==== Record excerpts ====

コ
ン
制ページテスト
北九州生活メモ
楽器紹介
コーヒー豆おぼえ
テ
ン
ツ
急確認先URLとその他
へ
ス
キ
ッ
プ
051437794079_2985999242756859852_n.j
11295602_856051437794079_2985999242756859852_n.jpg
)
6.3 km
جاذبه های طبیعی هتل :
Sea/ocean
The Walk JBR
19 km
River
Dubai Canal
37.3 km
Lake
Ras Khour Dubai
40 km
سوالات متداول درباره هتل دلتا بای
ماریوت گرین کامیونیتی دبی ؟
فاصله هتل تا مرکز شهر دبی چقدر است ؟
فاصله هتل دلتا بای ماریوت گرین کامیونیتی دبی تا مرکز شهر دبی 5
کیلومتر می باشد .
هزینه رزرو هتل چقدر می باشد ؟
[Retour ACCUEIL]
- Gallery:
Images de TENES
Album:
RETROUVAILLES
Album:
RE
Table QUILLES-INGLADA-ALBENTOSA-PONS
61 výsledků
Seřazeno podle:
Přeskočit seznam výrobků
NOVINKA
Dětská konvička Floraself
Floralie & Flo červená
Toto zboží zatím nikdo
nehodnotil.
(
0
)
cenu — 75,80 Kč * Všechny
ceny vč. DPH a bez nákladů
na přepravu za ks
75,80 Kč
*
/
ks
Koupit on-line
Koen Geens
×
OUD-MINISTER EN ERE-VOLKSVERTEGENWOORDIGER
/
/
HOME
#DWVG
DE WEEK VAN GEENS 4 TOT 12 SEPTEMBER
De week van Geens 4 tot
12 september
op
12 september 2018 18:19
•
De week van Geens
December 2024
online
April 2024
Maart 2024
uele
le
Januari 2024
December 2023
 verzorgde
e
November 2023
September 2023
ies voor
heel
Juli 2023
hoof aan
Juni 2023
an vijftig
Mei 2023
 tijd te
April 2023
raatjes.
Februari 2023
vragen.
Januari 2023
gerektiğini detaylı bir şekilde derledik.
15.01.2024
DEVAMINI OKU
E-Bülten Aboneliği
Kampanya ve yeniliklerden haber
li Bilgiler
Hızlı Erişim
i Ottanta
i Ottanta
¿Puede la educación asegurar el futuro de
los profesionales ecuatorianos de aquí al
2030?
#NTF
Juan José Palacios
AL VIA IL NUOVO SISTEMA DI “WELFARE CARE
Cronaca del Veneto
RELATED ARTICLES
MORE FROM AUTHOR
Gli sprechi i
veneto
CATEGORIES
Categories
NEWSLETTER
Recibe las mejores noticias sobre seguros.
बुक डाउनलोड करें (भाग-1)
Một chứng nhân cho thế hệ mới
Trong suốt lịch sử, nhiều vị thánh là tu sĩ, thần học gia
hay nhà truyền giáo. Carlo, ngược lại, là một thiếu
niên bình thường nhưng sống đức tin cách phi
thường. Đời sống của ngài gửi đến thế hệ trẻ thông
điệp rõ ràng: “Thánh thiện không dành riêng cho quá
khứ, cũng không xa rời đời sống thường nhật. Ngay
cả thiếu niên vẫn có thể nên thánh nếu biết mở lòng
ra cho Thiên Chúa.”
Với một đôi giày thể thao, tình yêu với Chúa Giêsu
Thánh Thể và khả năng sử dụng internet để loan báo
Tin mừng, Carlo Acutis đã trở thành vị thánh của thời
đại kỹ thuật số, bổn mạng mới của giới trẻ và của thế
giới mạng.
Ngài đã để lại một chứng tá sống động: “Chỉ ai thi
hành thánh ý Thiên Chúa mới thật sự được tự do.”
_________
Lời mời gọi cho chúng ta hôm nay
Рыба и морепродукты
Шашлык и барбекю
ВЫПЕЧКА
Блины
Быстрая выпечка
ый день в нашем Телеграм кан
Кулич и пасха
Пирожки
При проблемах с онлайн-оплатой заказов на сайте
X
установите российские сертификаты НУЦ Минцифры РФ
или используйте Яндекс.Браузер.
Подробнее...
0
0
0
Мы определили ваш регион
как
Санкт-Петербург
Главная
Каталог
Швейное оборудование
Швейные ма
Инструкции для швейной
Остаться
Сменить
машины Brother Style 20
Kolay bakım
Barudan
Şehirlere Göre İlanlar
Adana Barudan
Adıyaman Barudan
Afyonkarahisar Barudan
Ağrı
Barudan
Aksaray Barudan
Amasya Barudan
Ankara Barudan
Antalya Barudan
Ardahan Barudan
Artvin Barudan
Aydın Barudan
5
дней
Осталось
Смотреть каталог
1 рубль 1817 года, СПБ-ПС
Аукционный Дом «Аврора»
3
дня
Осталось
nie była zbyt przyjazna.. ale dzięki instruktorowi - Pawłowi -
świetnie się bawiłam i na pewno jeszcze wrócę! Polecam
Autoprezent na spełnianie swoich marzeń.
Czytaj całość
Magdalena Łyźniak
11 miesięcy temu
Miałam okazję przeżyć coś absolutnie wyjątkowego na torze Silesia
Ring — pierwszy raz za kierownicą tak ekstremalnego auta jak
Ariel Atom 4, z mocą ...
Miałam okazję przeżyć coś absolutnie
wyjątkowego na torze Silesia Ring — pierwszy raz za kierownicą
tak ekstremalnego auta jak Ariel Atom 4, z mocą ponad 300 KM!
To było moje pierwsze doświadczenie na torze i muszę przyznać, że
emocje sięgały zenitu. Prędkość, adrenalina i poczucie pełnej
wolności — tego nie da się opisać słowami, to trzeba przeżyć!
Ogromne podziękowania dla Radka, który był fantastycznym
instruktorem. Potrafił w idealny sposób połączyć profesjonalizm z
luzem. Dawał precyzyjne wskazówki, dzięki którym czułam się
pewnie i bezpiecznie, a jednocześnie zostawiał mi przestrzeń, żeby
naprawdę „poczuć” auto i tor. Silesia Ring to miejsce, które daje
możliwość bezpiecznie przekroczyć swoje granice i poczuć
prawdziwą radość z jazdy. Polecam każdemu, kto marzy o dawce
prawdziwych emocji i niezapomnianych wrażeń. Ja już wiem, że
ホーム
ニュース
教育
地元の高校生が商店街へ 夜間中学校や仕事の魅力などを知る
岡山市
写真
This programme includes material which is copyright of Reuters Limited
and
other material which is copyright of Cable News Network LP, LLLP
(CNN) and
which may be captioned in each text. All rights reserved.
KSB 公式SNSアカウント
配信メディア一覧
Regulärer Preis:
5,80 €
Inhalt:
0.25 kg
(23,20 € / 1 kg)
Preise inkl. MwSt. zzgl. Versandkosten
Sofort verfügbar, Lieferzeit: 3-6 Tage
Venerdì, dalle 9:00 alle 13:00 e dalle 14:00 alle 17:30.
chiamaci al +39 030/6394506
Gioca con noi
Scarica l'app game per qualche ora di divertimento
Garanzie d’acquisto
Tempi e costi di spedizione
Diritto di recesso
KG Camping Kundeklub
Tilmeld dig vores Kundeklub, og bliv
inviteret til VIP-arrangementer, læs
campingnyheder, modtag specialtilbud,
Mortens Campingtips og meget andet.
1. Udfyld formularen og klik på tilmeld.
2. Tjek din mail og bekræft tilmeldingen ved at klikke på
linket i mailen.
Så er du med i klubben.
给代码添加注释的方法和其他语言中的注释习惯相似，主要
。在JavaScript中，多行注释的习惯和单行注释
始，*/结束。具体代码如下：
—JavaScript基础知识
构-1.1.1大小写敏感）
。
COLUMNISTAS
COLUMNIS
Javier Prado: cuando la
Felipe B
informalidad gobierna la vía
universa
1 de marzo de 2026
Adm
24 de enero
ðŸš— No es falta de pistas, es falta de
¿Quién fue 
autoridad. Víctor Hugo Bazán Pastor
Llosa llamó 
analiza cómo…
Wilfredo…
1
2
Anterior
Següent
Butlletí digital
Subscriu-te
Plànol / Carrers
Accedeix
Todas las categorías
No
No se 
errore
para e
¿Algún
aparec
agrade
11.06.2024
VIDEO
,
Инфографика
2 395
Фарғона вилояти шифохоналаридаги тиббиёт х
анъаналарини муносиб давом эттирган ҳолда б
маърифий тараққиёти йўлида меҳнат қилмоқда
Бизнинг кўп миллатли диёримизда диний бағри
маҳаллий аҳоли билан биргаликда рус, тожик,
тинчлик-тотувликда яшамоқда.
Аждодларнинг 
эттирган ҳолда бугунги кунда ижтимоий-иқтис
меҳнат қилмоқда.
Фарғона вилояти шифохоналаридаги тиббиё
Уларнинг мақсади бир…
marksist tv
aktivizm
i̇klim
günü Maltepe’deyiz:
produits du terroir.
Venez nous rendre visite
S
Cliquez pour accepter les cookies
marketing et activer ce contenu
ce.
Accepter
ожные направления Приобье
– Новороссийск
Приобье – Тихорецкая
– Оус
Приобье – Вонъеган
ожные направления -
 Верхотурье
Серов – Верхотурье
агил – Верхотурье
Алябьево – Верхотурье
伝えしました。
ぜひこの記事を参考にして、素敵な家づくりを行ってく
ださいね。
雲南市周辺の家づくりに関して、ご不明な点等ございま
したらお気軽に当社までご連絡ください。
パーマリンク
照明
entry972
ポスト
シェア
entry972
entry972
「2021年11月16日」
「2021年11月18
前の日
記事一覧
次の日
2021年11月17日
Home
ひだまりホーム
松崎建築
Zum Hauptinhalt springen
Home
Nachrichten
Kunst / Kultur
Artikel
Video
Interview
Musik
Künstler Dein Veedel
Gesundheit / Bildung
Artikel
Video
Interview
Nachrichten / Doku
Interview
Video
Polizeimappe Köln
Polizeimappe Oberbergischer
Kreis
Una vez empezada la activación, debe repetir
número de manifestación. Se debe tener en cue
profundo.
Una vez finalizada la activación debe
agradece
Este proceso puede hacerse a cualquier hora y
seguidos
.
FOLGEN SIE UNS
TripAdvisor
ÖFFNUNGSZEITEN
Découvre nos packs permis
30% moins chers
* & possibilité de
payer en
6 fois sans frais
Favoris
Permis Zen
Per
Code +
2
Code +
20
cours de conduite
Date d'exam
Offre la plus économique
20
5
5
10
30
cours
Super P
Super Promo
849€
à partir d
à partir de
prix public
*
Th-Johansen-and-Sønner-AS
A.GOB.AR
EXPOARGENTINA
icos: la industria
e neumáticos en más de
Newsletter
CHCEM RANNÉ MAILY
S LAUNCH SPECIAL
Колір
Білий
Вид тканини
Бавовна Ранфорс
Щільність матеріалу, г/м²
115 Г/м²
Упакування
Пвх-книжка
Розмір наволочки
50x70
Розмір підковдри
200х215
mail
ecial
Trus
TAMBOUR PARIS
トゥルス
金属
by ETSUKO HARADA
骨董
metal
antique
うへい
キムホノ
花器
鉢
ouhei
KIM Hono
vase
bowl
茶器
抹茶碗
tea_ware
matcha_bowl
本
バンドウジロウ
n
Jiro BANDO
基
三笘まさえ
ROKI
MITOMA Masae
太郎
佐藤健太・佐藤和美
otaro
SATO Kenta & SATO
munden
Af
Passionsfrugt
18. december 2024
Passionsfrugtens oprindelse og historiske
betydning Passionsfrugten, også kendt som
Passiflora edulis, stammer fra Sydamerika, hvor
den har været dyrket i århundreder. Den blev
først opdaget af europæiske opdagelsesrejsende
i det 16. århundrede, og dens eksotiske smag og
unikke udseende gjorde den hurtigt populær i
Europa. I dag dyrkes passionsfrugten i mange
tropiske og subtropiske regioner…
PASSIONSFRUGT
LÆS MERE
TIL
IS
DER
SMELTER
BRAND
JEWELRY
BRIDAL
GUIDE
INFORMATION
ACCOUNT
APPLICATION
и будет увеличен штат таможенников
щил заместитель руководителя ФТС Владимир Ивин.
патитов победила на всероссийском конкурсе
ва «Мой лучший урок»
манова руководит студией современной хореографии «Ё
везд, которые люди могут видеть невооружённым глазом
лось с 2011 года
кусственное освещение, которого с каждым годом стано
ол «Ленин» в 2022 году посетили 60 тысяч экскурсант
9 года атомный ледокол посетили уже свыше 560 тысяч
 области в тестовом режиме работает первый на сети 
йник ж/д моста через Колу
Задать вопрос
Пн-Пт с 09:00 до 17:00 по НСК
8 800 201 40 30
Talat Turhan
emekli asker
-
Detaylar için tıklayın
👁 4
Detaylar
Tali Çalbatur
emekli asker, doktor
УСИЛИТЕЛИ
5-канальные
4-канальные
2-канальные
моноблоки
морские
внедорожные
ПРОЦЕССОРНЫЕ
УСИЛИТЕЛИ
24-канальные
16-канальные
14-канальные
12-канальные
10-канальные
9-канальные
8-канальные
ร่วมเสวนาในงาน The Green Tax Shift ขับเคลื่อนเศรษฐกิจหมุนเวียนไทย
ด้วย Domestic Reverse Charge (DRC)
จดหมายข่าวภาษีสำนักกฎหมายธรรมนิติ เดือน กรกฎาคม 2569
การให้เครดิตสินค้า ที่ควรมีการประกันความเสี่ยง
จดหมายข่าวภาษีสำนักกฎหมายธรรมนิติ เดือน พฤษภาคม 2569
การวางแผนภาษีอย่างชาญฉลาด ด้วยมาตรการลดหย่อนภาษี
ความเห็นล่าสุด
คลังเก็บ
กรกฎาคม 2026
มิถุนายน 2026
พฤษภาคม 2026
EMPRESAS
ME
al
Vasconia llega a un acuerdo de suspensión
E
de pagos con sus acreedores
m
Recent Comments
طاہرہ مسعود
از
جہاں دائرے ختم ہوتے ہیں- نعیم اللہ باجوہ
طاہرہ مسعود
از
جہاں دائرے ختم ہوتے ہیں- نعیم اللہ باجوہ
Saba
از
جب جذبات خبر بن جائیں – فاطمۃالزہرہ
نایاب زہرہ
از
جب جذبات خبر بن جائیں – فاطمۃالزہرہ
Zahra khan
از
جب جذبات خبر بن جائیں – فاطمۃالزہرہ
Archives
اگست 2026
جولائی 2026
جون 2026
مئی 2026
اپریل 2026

====

▶ [Problem to work on]: Beginning at the line above that contains "1 de marzo de 2026", return each line exactly through the line that contains "Вид тканини", and no others.

▶ [Completed exercise]:
1 de marzo de 2026
Adm
24 de enero
ðŸš— No es falta de pistas, es falta de
¿Quién fue 
autoridad. Víctor Hugo Bazán Pastor
Llosa llamó 
analiza cómo…
Wilfredo…
1
2
Anterior
Següent
Butlletí digital
Subscriu-te
Plànol / Carrers
Accedeix
Todas las categorías
No
No se 
errore
para e
¿Algún
aparec
agrade
11.06.2024
VIDEO
,
Инфографика
2 395
Фарғона вилояти шифохоналаридаги тиббиёт х
анъаналарини муносиб давом эттирган ҳолда б
маърифий тараққиёти йўлида меҳнат қилмоқда
Бизнинг кўп миллатли диёримизда диний бағри
маҳаллий аҳоли билан биргаликда рус, тожик,
тинчлик-тотувликда яшамоқда.
Аждодларнинг 
эттирган ҳолда бугунги кунда ижтимоий-иқтис
меҳнат қилмоқда.
Фарғона вилояти шифохоналаридаги тиббиё
Уларнинг мақсади бир…
marksist tv
aktivizm
i̇klim
günü Maltepe’deyiz:
produits du terroir.
Venez nous rendre visite
S
Cliquez pour accepter les cookies
marketing et activer ce contenu
ce.
Accepter
ожные направления Приобье
– Новороссийск
Приобье – Тихорецкая
– Оус
Приобье – Вонъеган
ожные направления -
 Верхотурье
Серов – Верхотурье
агил – Верхотурье
Алябьево – Верхотурье
伝えしました。
ぜひこの記事を参考にして、素敵な家づくりを行ってく
ださいね。
雲南市周辺の家づくりに関して、ご不明な点等ございま
したらお気軽に当社までご連絡ください。
パーマリンク
照明
entry972
ポスト
シェア
entry972
entry972
「2021年11月16日」
「2021年11月18
前の日
記事一覧
次の日
2021年11月17日
Home
ひだまりホーム
松崎建築
Zum Hauptinhalt springen
Home
Nachrichten
Kunst / Kultur
Artikel
Video
Interview
Musik
Künstler Dein Veedel
Gesundheit / Bildung
Artikel
Video
Interview
Nachrichten / Doku
Interview
Video
Polizeimappe Köln
Polizeimappe Oberbergischer
Kreis
Una vez empezada la activación, debe repetir
número de manifestación. Se debe tener en cue
profundo.
Una vez finalizada la activación debe
agradece
Este proceso puede hacerse a cualquier hora y
seguidos
.
FOLGEN SIE UNS
TripAdvisor
ÖFFNUNGSZEITEN
Découvre nos packs permis
30% moins chers
* & possibilité de
payer en
6 fois sans frais
Favoris
Permis Zen
Per
Code +
2
Code +
20
cours de conduite
Date d'exam
Offre la plus économique
20
5
5
10
30
cours
Super P
Super Promo
849€
à partir d
à partir de
prix public
*
Th-Johansen-and-Sønner-AS
A.GOB.AR
EXPOARGENTINA
icos: la industria
e neumáticos en más de
Newsletter
CHCEM RANNÉ MAILY
S LAUNCH SPECIAL
Колір
Білий
Вид тканини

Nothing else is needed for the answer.